An idea for a story came to me during a conversation with my wife yesterday. The story would have been a whimsical one in which a young boy dreams of becoming fluent in every human language and, by working hard, achieves his dream. But, generally, I do not write even whimsical stories without exploring, at least to some extent, the degree to which such whimsy is within the realm of possibility. So, when I came to realize that by one estimate, 6,909 languages are spoken worldwide, I decided the plausibility of the kid’s dream was outside the dimension of reality. Maybe, I thought to myself, I’ll one day change the dream to something more achievable and write that story. But my exploration into the number of languages spoken worldwide and the maximum number spoken by one person captured my interest and imagination.

During my little foray into linguistic research, I learned that Mandarin Chinese is the world’s most popular language, with one billion, two hundred-thirteen million speakers. I learned that a Canadian man named Powell Janulus was entered into the Guiness World Records in 1985 as the person with fluency in the most languages, having tested as fluent in forty-two languages. He is alive today (aged seventy-seven); he was forty-six when he entered the record books.  At one point, he considered himself a skilled speaker of sixty-four languages. There’s a story in that man; maybe it’s been written.
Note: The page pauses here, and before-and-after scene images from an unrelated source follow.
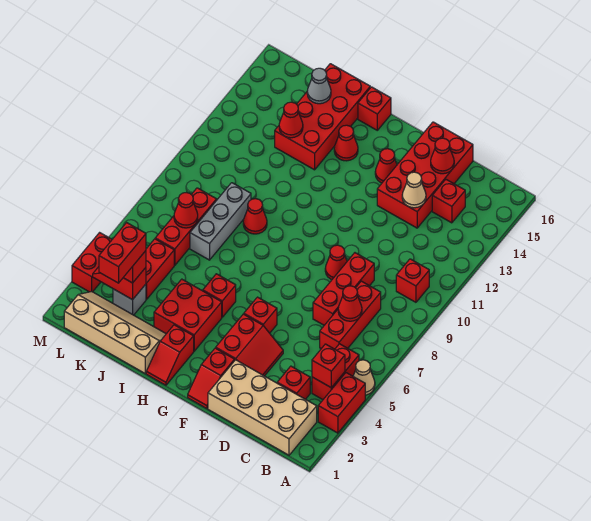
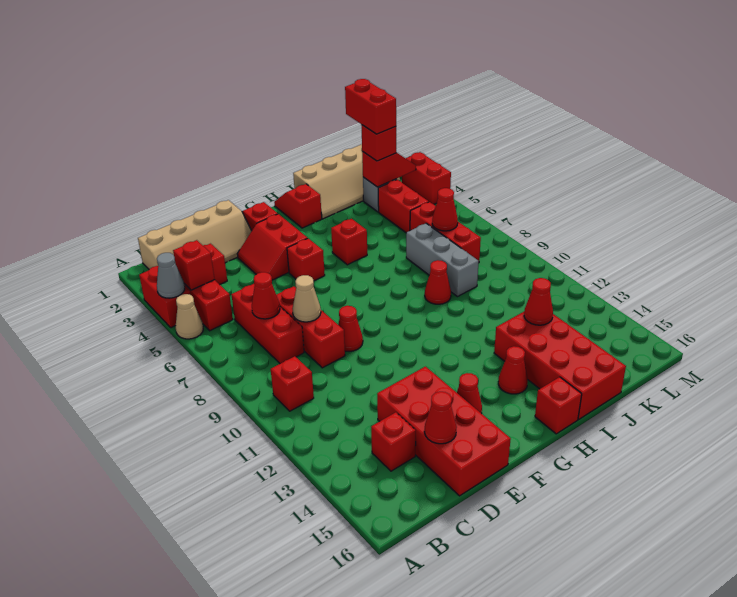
tan 2x4 brick [208,360,317,455] -> tan 2x4 slope [138,200,251,269]
tan 1x1 cone [402,172,426,208] -> tan 1x1 cone moved to [292,275,321,322]
red 2x2 brick [154,279,222,351] -> none
grey 1x1 cone [307,68,331,104] -> grey 1x1 cone moved to [157,253,185,298]

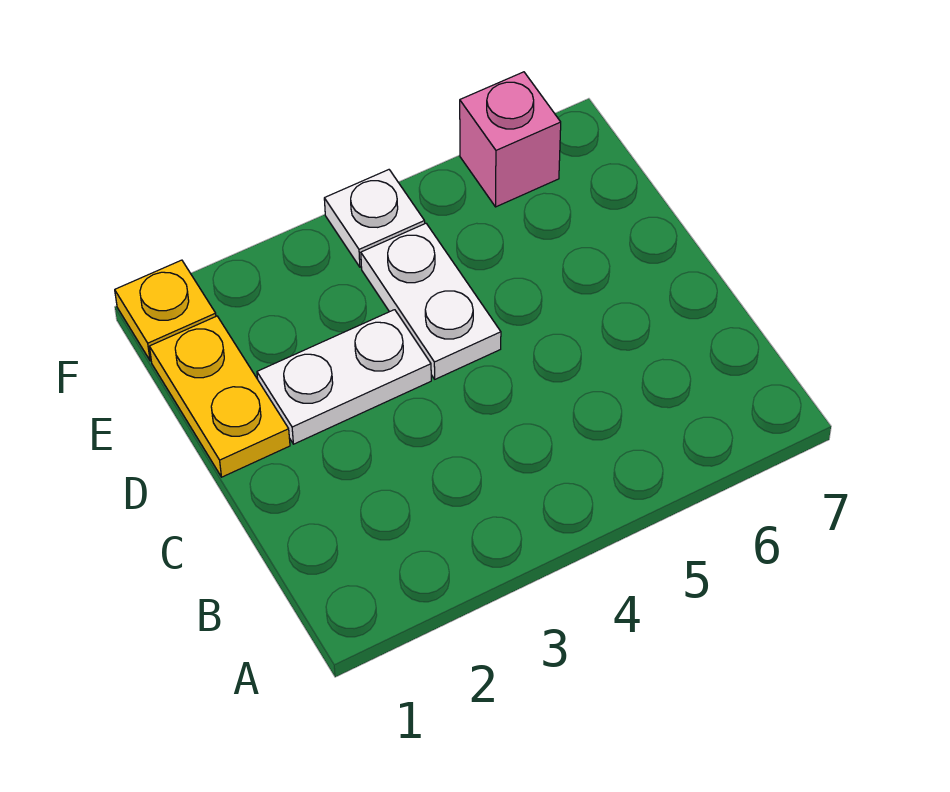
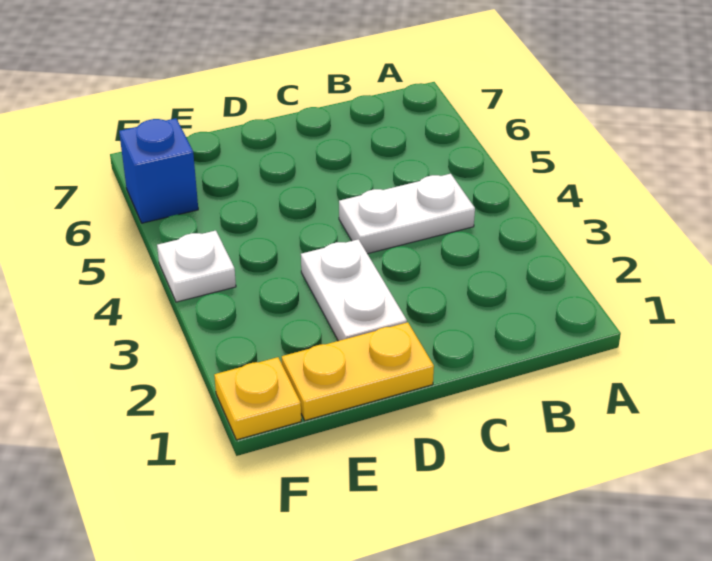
white 1x2 plate [361,223,501,379] -> white 1x2 plate moved to [339,174,475,254]
pink 1x1 brick [460,72,561,207] -> blue 1x1 brick [119,118,198,223]

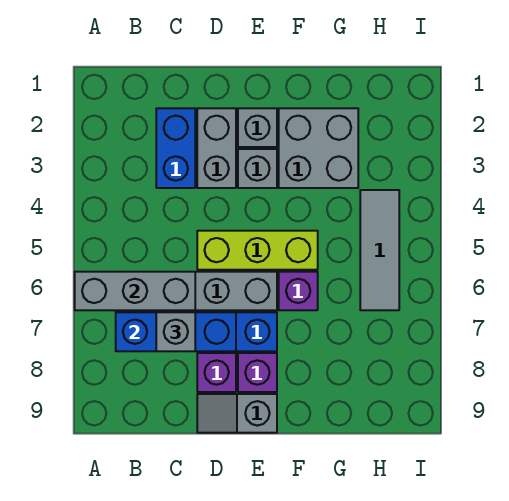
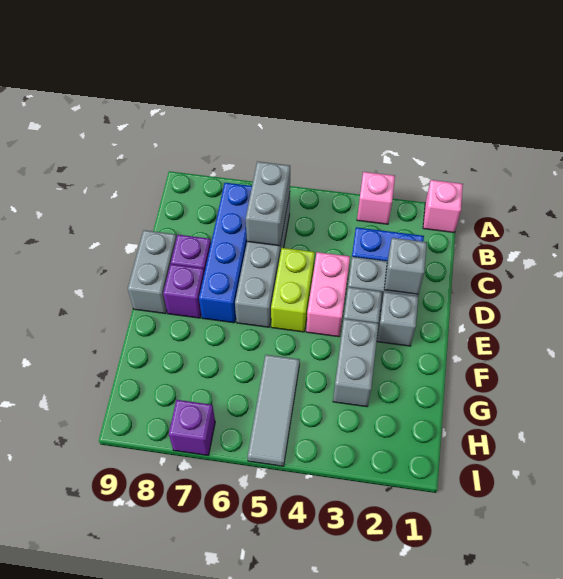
none -> pink 1x1 brick [423,180,463,233]
none -> pink 1x1 brick [357,172,395,224]
grey 1x3 brick [75,272,195,310] -> grey 1x2 brick [246,161,290,246]
blue 1x3 brick [116,312,236,351] -> none
grey 1x1 brick [156,312,195,351] -> grey 1x1 brick moved to [384,238,427,294]
none -> pink 1x2 brick [306,252,350,337]
lime 1x3 brick [197,231,318,270] -> lime 1x2 brick [271,248,315,332]
grey 1x2 slope [197,394,277,433] -> grey 1x2 brick [128,230,177,314]
grey 2x2 brick [279,108,358,188] -> grey 1x2 brick [333,319,379,407]
purple 1x1 brick [279,272,318,310] -> purple 1x1 brick moved to [169,400,215,455]
grey 1x3 tile [360,190,399,310] -> grey 1x3 tile turned to [248,355,300,466]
During my research I learned that, of the total number of languages spoken world-wide, around two thousand languages have fewer than one thousand speakers each. Further, I came to realize that languages and dialects within languages make difficult the task of pinning down the precise number of languages spoken. And, of course, because languages change over time, the language of one period may be vastly different from the same language in a different period. Consider, for example, a conversation between Chaucer and George Washington and George Clooney; would it be a conversation, or would every comment by any one of them be simply an utterance unfamiliar to the other two?

So, there you have it. My story idea crashed against reality. But, I have to say, many of my stories ideas are utter lunacy and reality hasn’t prevented their birth, so why does reality get to stop this train today? I don’t know; maybe I just needed an excuse not to write.

[I intended for the title to be “Linguafile” and not “Linguaphile,” in case you were wondering.]